Мучил голод, особенно томила жажда. Но старались крепиться, не падать духом. Каждый понимал отлично, что в таких случаях на помощь может прийти острая шутка, веселый смех. И циркач подошел к притихшему и окончательно приунывшему старшине Михасю Зинкевичу, с трудом терпевшему адскую боль от ран:
– Ай, Михась, Михась. Нам, брат, куда веселее было, когда ты нам каждую ночь приволакивал термосок горячего борща или супа, да еще по сто грамм наркомовских…
– Что правда, то правда, – поддержал Васо Доладзе и кивнул в ту сторону, где торчал развороченный «тигр» и едко чадил, отравляя воздух. – За свою работенку ты заслужил целый бурдюк вина да на закуску хороший шашлычок с луком.
– Ого, чего захотел! – Вмешался дядя Леонтий, сидевший на ящике из-под гранат и перематывавший промокшую насквозь портянку, – не помешал бы теперь икотелок простой овсянки.
– Хотя бы пару глотков водички, мои дорогие, мои хорошие синьоры! – вставил ослабевшим голосом" обычно неунывающий Профессор. – Полжизни за кружечку воды отдал бы!
– Еще немного потерпеть надо! – сказал Шика, обратившись к Дрозду. – Как там у вас на Украине говорят: терпи, козаче, отаманом будеш.
– Воду скоро притащат. Вот немного поутихнет… Слыхали, как слева и справа гудит? И откуда у фашиста такая сила? Держится, гадина, и холера его не берет…
– Ничего, скоро выдохнется и издохнет, как падла, – промолвил дядя Леонтий. – Патронов да гранат подкинули бы, а то вот маловато осталось…
– Это, конечно, – сказал задумчиво Профессор, – но без воды ведь пропасть можно. Как же без воды? И попить бы и помыться немного. На себя уже мы не похожи. Как черти.

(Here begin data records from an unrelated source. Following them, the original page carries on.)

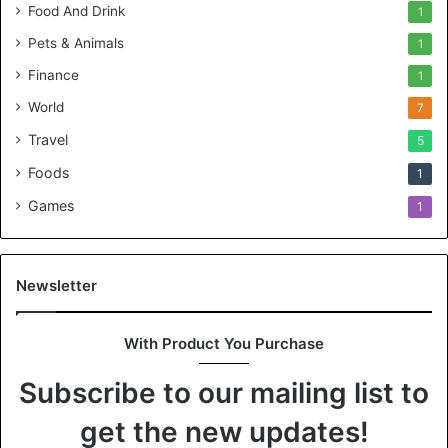
Food And Drink
1
Pets & Animals
1
Finance
1
World
7
Travel
5
Foods
1
Games
1
Newsletter
With Product You Purchase
Subscribe to our mailing list to
get the new updates!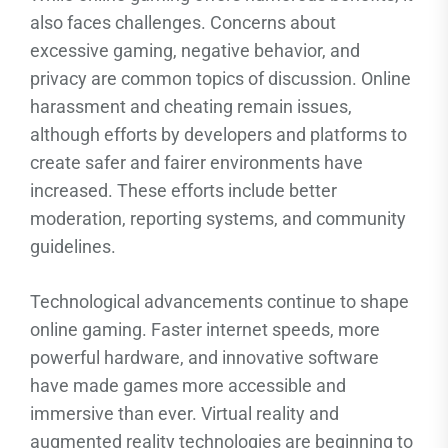
also faces challenges. Concerns about
excessive gaming, negative behavior, and
privacy are common topics of discussion. Online
harassment and cheating remain issues,
although efforts by developers and platforms to
create safer and fairer environments have
increased. These efforts include better
moderation, reporting systems, and community
guidelines.
Technological advancements continue to shape
online gaming. Faster internet speeds, more
powerful hardware, and innovative software
have made games more accessible and
immersive than ever. Virtual reality and
augmented reality technologies are beginning to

– Да, трудно без воды. Все во рту пересохло.
– Ну, а когда на тебя прут танки, как вон тот «тигр», это что же – легче? – добавил Шика Маргулис, облизывая пересохшие от жажды губы…
– Хоть бы доктор или фельдшер прорвался к нам. Раны перевязать… – после долгой паузы сказал Профессор.
– Да, это дело! – отозвался Самохин. – Тебя, Филькин, и старшину надо срочно эвакуировать в тыл. Вам трудно, что и говорить!
– А с кем ты останешься? – сердито возразил старшина. – Пока не прибудет подкрепление, я никуда не уйду, а Филькин и другие пусть сами решают.
– Думаешь, не понимаю, Михась, как ты мучаешься?
– А я прошу не оплакивать меня, кое-как смогу еще подержаться… – негромко произнес Михась. – Прошу меня не оплакивать и не списывать преждевременно с корабля. Никуда, сказано, не уйду теперь. Что ж ты думаешь, фриц меня окончательно выбил из седла? Не уйду, пока сполна не отомщу гадам! Ты не знаешь, фашисты в Минске расстреляли мою семью. И стариков не пощадили, и малышей, и вообще полгорода уничтожили дотла, сожгли, взорвали. Забыл уже, на той неделе я читал тебе письмо из дому – партизаны случайно передали. В душе все кипит. Не умру, пока не отомщу гадам!
– Это все понятно, товарищ старшина, – вмешался Шика Маргулис, – а у меня, думаешь, сердце не разрывается от горя и боли? Моя маманя и две сестренки не успели выбраться из горящего Киева, и фашисты их и тысячи таких, как они, расстреляли в Бабьем Яре… У каждого из нас свой особый счет с палачами. Но что поделаешь, брат? Прав Самохин. Тебя и Профессора давно надо бы отправить в тыл, в медсанбат на ремонт.
– А тебя, Шика, а дядю Леонтия и самого Самохина? – скривился от боли старшина. – Вам легко? Все вы ранены. Но что поделаешь, пока подмога не подойдет, пока не будет приказа, разве мы имеем право оставлять траншею?
– Оно-то, конечно, так… – глубокомысленно вставил Леонтий, но так и не успел закончить свою мысль: раздался пронзительный рев бомбардировщиков. Они появились из-за леса, тяжело груженные, исподволь снижаясь над полем боя.
– Воздух!… – пронеслось по траншее.
Мы прижались к стенкам траншеи и, задрав головы, следили за приближением воющих машин, на всякий случай повернули к небу пулеметы и противотанковые ружья, хоть мало верили, что этим оружием сможем отогнать стервятников.